The current ingestion mechanism does not scale well because it individually processes every vulnerability and repeatedly performs identical DB operations. This becomes especially problematic with scans containing thousands of vulnerabilities.

Steps to Reproduce

  1. Configure Dependency-Track with the Trivy analyzer enabled.
  2. Scan a project that contains a large number of dependencies (e.g., 150–300 components).
  3. Ensure Trivy reports a large vulnerability set (e.g., ~3,000 vulnerabilities).
  4. Observe the ingestion process in the logs while the Trivy findings are being processed.
  5. Monitor database query volume and ingestion time during this step.

Expected Behavior

  • Vulnerability ingestion should minimize redundant database queries.
  • Components should not be re-fetched for every vulnerability.
  • Vulnerability existence checks should not be executed thousands of times individually.
  • The system should scale consistently even when Trivy reports thousands of vulnerabilities.
  • Database load should remain stable and proportional to actual unique operations, not total vulnerabilities.

Dependency-Track Version

4.13.5

Dependency-Track Distribution

Container Image

Database Server

PostgreSQL

Database Server Version

No response

Browser

Google Chrome

Checklist

arjavdongaonkar avatar Nov 05 '25 11:11 arjavdongaonkar

Created a PR for batch optimisations: https://github.com/DependencyTrack/dependency-track/pull/5498

arjavdongaonkar avatar Nov 05 '25 11:11 arjavdongaonkar

What do we need to do to get this merged?
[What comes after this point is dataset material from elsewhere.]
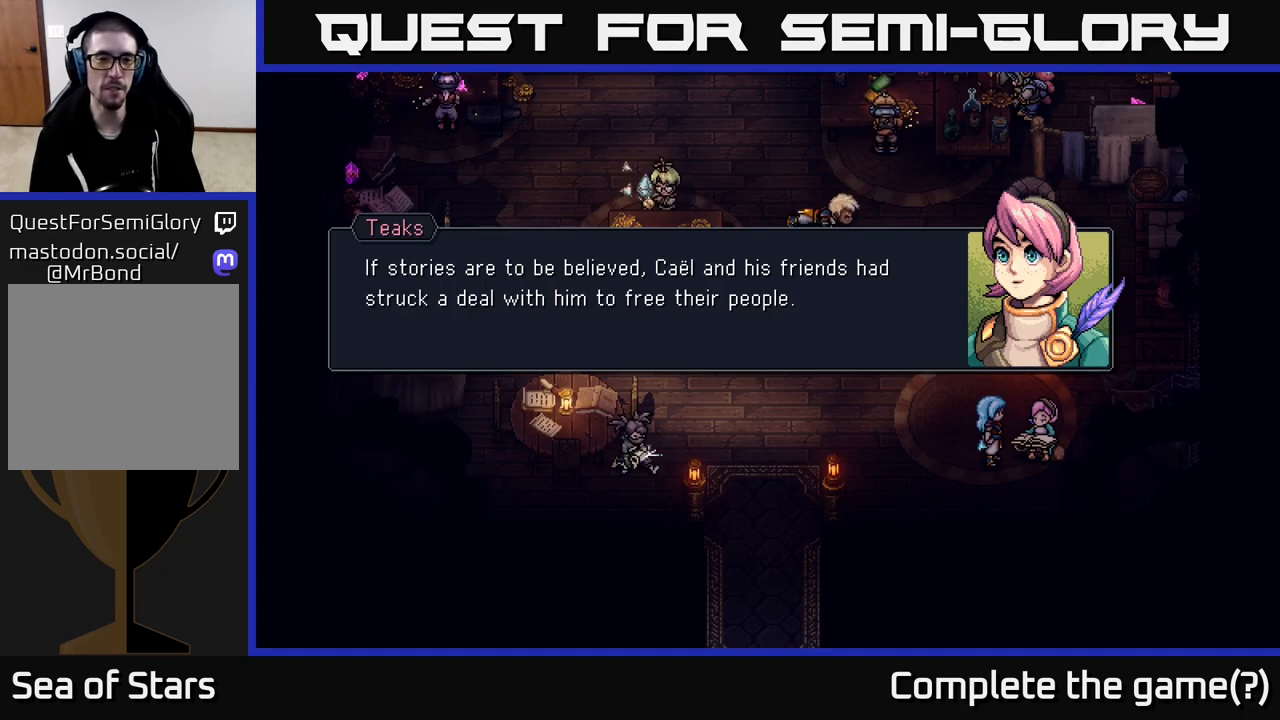
{"buttons": [], "left_stick": "center", "right_stick": "center", "events": []}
I guess we're looking at a lack of resources with the main developers to handle of of the issue tickets and review the PRs. How can we support to improve this? (My Java-Foo and knowledge of the dt code sadly isn't good enough to judge/perform a really high level review)

savek-cc avatar Dec 04 '25 08:12 savek-cc

@savek-cc Testing helps more than anything else tbh. Code review is one thing, but making sure stuff isn't breaking for real workloads is the main chunk of work for reviews. And unfortunately quite time consuming.

I'll have a look at the associated PR today.